What does HackerNews think of GPTQ-for-LLaMa?

4 bits quantization of LLaMa using GPTQ

Language: Python

I wonder where such difference between llama.cpp and [1] repo comes from. F16 difference in perplexity is .3 on 7B model, which is not insignificant. ggml quirks are definitely need to be fixed.

[1] https://github.com/qwopqwop200/GPTQ-for-LLaMa

For this specific implementation here's info from llama.cpp repo:

Perplexity - model options

5.5985 - 13B, q4_0

5.9565 - 7B, f16

6.3001 - 7B, q4_1

6.5949 - 7B, q4_0

6.5995 - 7B, q4_0, --memory_f16

According to this repo[1] difference is about 3% in their implementation with right group size. If you'd like to know more, I think you should read GPTQ paper[2].

[1] https://github.com/qwopqwop200/GPTQ-for-LLaMa

[2] https://arxiv.org/abs/2210.17323

The 4-bit GPTQ LLaMA models are the current top-performers. This site has done a lot of the heavy lifting: https://github.com/qwopqwop200/GPTQ-for-LLaMa

With 30b-4bit on a RTX 4090, I'm seeing numbers like:

Output generated in 4.17 seconds (4.03 tokens/s, 21 tokens)

Output generated in 4.38 seconds (4.25 tokens/s, 23 tokens)

Output generated in 4.57 seconds (4.25 tokens/s, 24 tokens)

Output generated in 3.86 seconds (3.40 tokens/s, 17 tokens)

The lower size (7b, 13b) are even faster with lower memory use. A 16GB 3080 should be able to run the 13b at 4-bit just fine with reasonable (>1 token/s) latency.

text-generation-webui supports state of the art 4bit GPTQ quantization for LLaMA[0], reducing VRAM overhead by 75% with no output performance loss compared to baseline fp16.[1]

LLaMA-13B, rivaling GPT-3 175B, requires only 10GB* of VRAM with 4bit GPTQ quantization.

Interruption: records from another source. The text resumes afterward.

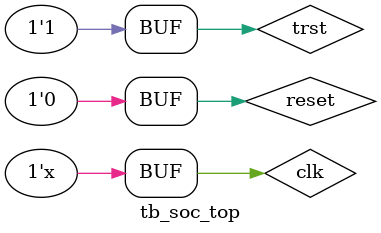
<source format=v>
`timescale 1ns/10ps
module tb_soc_top(
`ifdef VERILATOR_SIM 
    	input clk,reset,trst

);
`else
);
reg clk,reset,trst;
`endif	

	  initial begin
		 $display("==============");
		 $display("SoC Terminal");
		 $display("==============");
		 `ifndef VERILATOR_SIM 
		 clk = 0;
		 trst = 0;
		 reset = 1'b1; #100 reset = 1'b0; trst = 1'b1;
		 `endif
	  end
	  
	 
wire [14:0] address_a_sig;
wire [14:0] address_b_sig;
wire [3:0] byteena_a_sig;
wire [3:0] byteena_b_sig;
wire  clock_a_sig;
wire  clock_b_sig;
wire [31:0] data_a_sig;
wire [31:0] data_b_sig;
wire  enable_a_sig;
wire  enable_b_sig;
wire  wren_a_sig;
wire  wren_b_sig;
wire [31:0] q_a_sig;
wire [31:0] q_b_sig;
wire	[31:0]  q_boot_sig;


wire tms,tck,tdi,tdo;
`ifdef JTAG_DPI
SimJTAG SimJTAG_inst
(

	.clock(clk),
	.reset(reset),

	.enable(1'b1),
	.init_done(1'b1),

	.jtag_TCK(tck),
	.jtag_TMS(tms),
	.jtag_TDI(tdi),
	.jtag_TRSTn(),
	.srstn(),

	.jtag_TDO_data(tdo),
	.jtag_TDO_driven(1'b1)
);
`endif

mem mem_inst
(
	.address_a(address_a_sig) ,	// input [14:0] address_a_sig
	.address_b(address_b_sig) ,	// input [14:0] address_b_sig
	.byteena_a(byteena_a_sig) ,	// input [3:0] byteena_a_sig
	.byteena_b(byteena_b_sig) ,	// input [3:0] byteena_b_sig
	.clock_a(clock_a_sig) ,	// input  clock_a_sig
	.clock_b(clock_b_sig) ,	// input  clock_b_sig
	.data_a(data_a_sig) ,	// input [31:0] data_a_sig
	.data_b(data_b_sig) ,	// input [31:0] data_b_sig
	.enable_a(enable_a_sig) ,	// input  enable_a_sig
	.enable_b(enable_b_sig) ,	// input  enable_b_sig
	.wren_a(wren_a_sig) ,	// input  wren_a_sig
	.wren_b(wren_b_sig) ,	// input  wren_b_sig
	.q_a(q_a_sig) ,	// output [31:0] q_a_sig
	.q_b(q_b_sig) 	// output [31:0] q_b_sig
);

arm_boot arm_boot_inst (

	.Q(q_boot_sig),
	.CLK(clock_a_sig),
	.CEN(~enable_a_sig),
	.A(address_a_sig),
	.EMA(0)
);


 wire  tx, rx;
soc_top soc_top_inst
	(
		.clk_i(clk) ,	// input  clk_i_sig
		.reset_i(reset) ,	// input  reset_i_sig
		//imem
		.address_a_o(address_a_sig) ,	// output [14:0] address_a_sig
		.address_b_o(address_b_sig) ,	// output [14:0] address_b_sig
		.byteena_a_o(byteena_a_sig) ,	// output [3:0] byteena_a_sig
		.byteena_b_o(byteena_b_sig) ,	// output [3:0] byteena_b_sig
		.clock_a_o(clock_a_sig) ,	// output  clock_a_sig
		.clock_b_o(clock_b_sig) ,	// output  clock_b_sig
		.data_a_o(data_a_sig) ,	// output [31:0] data_a_sig
		.data_b_o(data_b_sig) ,	// output [31:0] data_b_sig
		.enable_a_o(enable_a_sig) ,	// output  enable_a_sig
		.enable_b_o(enable_b_sig) ,	// output  enable_b_sig
		.wren_a_o(wren_a_sig) ,	// output  wren_a_sig
		.wren_b_o(wren_b_sig) ,	// output  wren_b_sig
		.q_a_i(q_a_sig) ,	// input [31:0] q_a_sig
		.q_b_i(q_b_sig) ,	// input [31:0] q_b_sig
    	.q_boot_i(q_boot_sig),

		//uart
		.tx_o(tx) ,	// output  tx_sig
		.rx_i(rx) ,	// input  rx_sig
		// spi
		.mosi_o        (),
		.miso_i        (),
		.SCK_o         (),
		.slave_select_o(),
		//i2c
		.scl_pad_i(),
		.scl_pad_o(),
		.scl_padoen_o(),
		.sda_pad_i(),
		.sda_pad_o(),
		.sda_padoen_o(),
		//gpio
		.gpio_oen(),
		.gpio_o(),
		.gpio_i(),
		//pwm
		
		.pwm1_h_o       ( ),
		.pwm1_l_o       ( ),
		.pwm2_h_o		( ),
		.pwm2_l_o		( ),

		// jtag
		.tck_i(tck) ,	// input  TCK_sig
		.tms_i(tms) ,	// input  TMS_sig
		.tdi_i(tdi) ,	// input  TDI_sig
		.tdo_o(tdo)	// output  TDO_sig
		
	);


  uartdpi #(
    .BAUD(115200), 
    .FREQ(50000000)
  )
  u_uart(
    .clk(clk),
    .rst(reset),
    .rx(tx),
    .tx(rx)
  );

`ifndef VERILATOR_SIM 
	always begin 
		 #10 clk = !clk;
	end 
`endif
	  
endmodule 

</source>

LLaMA-30B fits on a 24GB* consumer video card with no output performance loss, beating GPT-3 175B.

Multi-GPU support[2] means LLaMA-65B, rivaling PaLM-540B, runs on 2x3090.

*Further improvements in active development will reduce VRAM requirements another 30-40% with no performance loss (ex. flash attention).

[0] https://github.com/qwopqwop200/GPTQ-for-LLaMa

[1] https://arxiv.org/abs/2210.17323

[2] https://github.com/oobabooga/text-generation-webui/issues/14...

For LLaMA set-up instructions, including GPTQ 4bit, refer to this wiki article: https://github.com/oobabooga/text-generation-webui/wiki/LLaM...

I'm running 4-bit quantized llamas on torch/cuda with https://github.com/qwopqwop200/GPTQ-for-LLaMa, and I'm seeing significant tokens/second perf degradation compared to 8-bit bitsandbytes mode. I'm very new to this, and understand very little detail, but I thought it would be faster?